Another photo appeared, this time just the girls, Sierra pretending to swoon while Estelle caught her.

Jax (The Girls)

OMG JAX IS THREATENING TO BREAK DOWN THE DOOR!

We made Connor buy us nachos to watch your fight.

Uh oh.

Gotta go, they’re getting that look! Byeeee!

I hearted the photo, oddly touched. The thought of them all there, watching me fight, settled something restless inside me.

Even if the guys pretended they were just there to critique my technique, and even if the girls were mostly enjoying the show and stolen nachos.

Adrian

Run fast, girls. I'll avenge your deaths at their funeral.

I tossed my phone onto the bench and let myself sink into the afterglow. The ache in my jaw, the sting in my ribs, the way my heart still hammered like a war drum.

This was living.

I stretched, rolling my shoulders, admiring how my tattoos shiftedover muscle. Each was a memory, a trophy, a piece of the life I’d survived.

I caught a glimpse of the other guy being helped out of the ring, his face a ruin of swelling and blood, and felt a surge of satisfaction.

I wasn’t cruel for the sake of it. I just liked seeing what people were made of when you stripped away the pretense. Some broke easily, some surprised you. Most just disappointed.

I pulled on my leather jacket and headed out into the night. The city was humming, neon and alive, and I felt like I could chew through steel.

I ducked into a shop, grabbed a bottle of water and a pack of sour gummies, and flashed a bloody grin at the cashier. She didn’t even flinch. Around here was tough like that.

Outside, I leaned against a streetlamp, letting the cool air sting my skin. I texted Jax again, just to annoy him and see if he’d gotten his phone back:

Adrian

Tell Leo Uncle Adrian says hi. And that I hit harder than you, Lion.

I could practically hear Jax’s indignant sputtering from here. The guy had an ego larger than the Earth, but he’d never beat me at trash talk.

The city hummed around me, neon bleeding through the cracks in brick walls, but inside my chest, it was quieter than it had been in years.

Not peace, I’d never known that particular luxury, but something like a truce with the beast that lived beneath my ribs.

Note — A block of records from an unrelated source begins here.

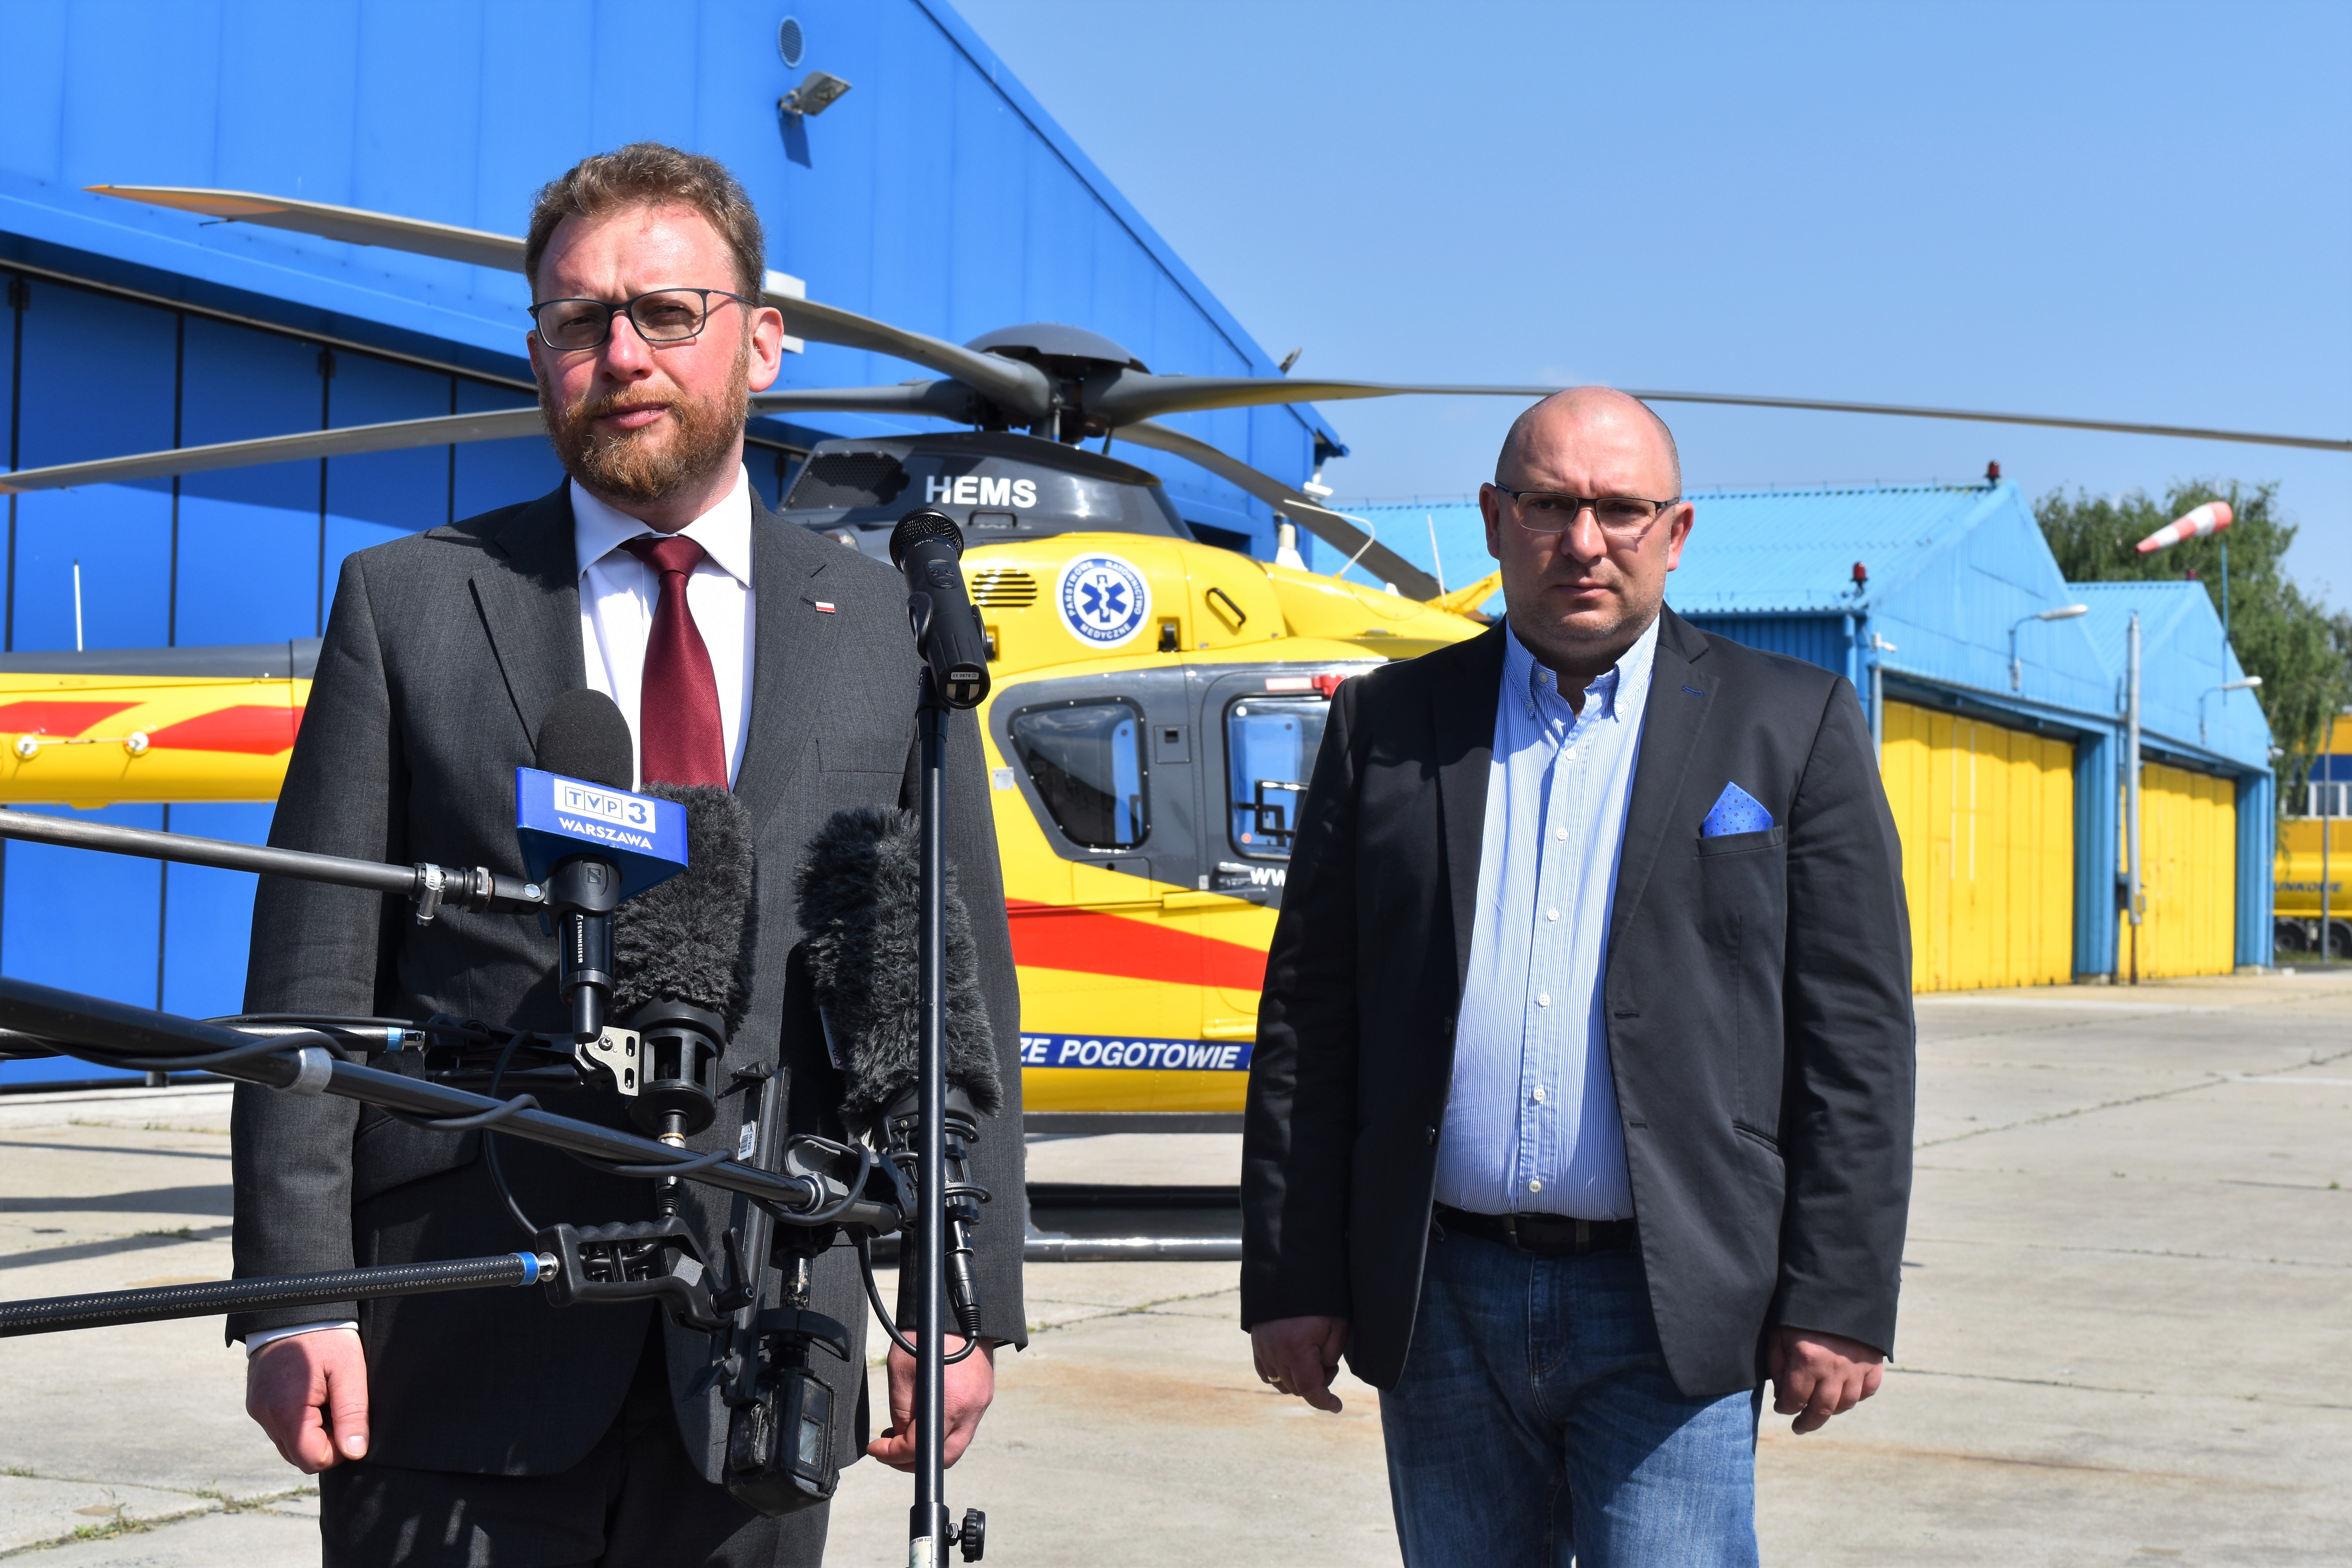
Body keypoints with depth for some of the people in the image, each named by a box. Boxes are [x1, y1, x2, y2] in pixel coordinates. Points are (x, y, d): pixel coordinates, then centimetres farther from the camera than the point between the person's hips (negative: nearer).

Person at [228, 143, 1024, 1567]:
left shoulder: (891, 627, 7)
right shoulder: (409, 604, 4)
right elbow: (314, 967, 0)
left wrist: (970, 1305, 2)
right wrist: (295, 1300, -7)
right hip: (461, 1335, -1)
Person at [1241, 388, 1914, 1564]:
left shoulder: (1790, 727, 3)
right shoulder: (1387, 725, 8)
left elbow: (1855, 1035, 0)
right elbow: (1307, 1017, 7)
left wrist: (1838, 1300, -5)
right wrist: (1292, 1283, 2)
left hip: (1667, 1313, -2)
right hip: (1441, 1305, 3)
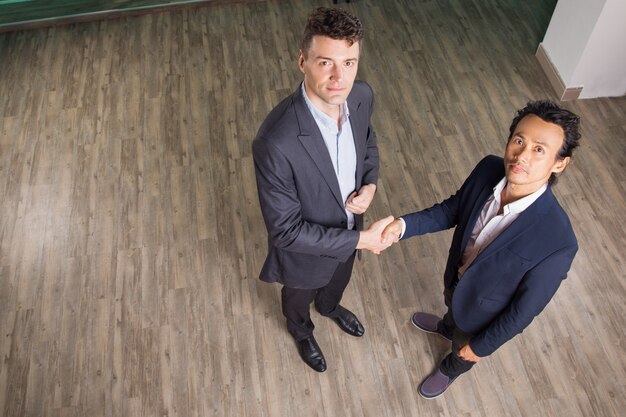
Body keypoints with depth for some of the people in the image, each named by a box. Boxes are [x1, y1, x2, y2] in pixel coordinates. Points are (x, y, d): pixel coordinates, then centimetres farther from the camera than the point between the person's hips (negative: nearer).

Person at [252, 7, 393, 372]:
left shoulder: (362, 96, -21)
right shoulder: (275, 143, -41)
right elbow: (285, 229, -31)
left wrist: (370, 184, -17)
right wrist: (361, 239, -26)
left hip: (348, 226, 5)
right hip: (304, 249, -5)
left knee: (339, 280, 37)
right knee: (299, 297, 30)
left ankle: (330, 307, 73)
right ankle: (302, 331, 66)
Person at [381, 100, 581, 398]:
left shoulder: (557, 243, -41)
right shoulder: (489, 170, -27)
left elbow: (526, 308, -26)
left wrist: (482, 346, -12)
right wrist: (403, 225, -24)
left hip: (485, 310, -4)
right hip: (457, 276, 4)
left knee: (463, 349, 30)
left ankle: (450, 370, 65)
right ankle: (447, 327, 74)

I'd been chasing that silence since I was born and learned how pain felt. Pain had been the first language I'd mastered, spoken fluently in bruises that bloomed purple-black across ribs too small to take the hits.

My parents hadn't loved—they'd consumed, devoured, left me rawand feral, reading micro-expressions like my life depended on it. Because it had.

The twitch of an eye meant incoming violence. A certain tilt of the head meant the bottle was empty and someone needed to bleed for it.

I'd learned to hunt emotions in faces before I could properly read books, tracking danger like an animal scenting predators on the wind.